Superior tensile creep behavior of a novel oxide dispersion strengthened CrCoNi multi-principal element alloy

The creep behavior of an additively manufactured (AM) yttrium oxide dispersion strengthened (ODS) CrCoNi multi-principal element alloy (MPEA) is investigated in this study. Tests were conducted over a constant tensile stress range of 40–200 MPa and a temperature range of 973–1173 K. A stress exponent of 6.5 ± 0.1 and activation energies in the range of 335–367 kJ/mol were measured. Compared to its non-ODS counterpart and its parent alloy (CrMnFeCoNi), AM ODS CrCoNi has superior creep resistance at all tested stresses and temperatures. The mechanism contributing to the excellent creep resistance of AM ODS CrCoNi is attributed to the interaction of mixed character dislocations with oxide particles.
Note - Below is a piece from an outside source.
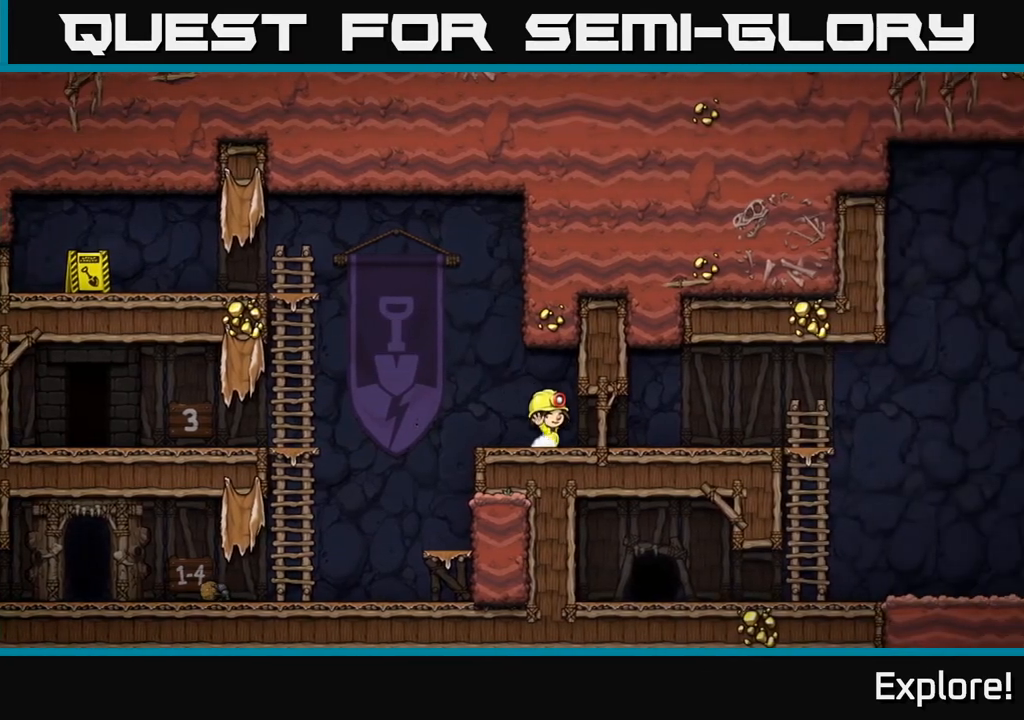
{"buttons": ["DPAD_RIGHT"], "left_stick": "center", "right_stick": "center", "events": [[83, "A", "down"], [183, "A", "up"]]}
The creep ductility of AM ODS CrCoNi is higher than its non-ODS counterpart due to a large percentage of low angle grain boundaries associated with its columnar grain structure. It was also found that creep ductility is significantly greater at the highest applied stress of 200 MPa compared to lower stresses. The steady state dislocation structure of AM ODS CrCoNi consists of long arrays of dislocations, which is different from that observed in non-ODS CrCoNi which consists of individual curved dislocations.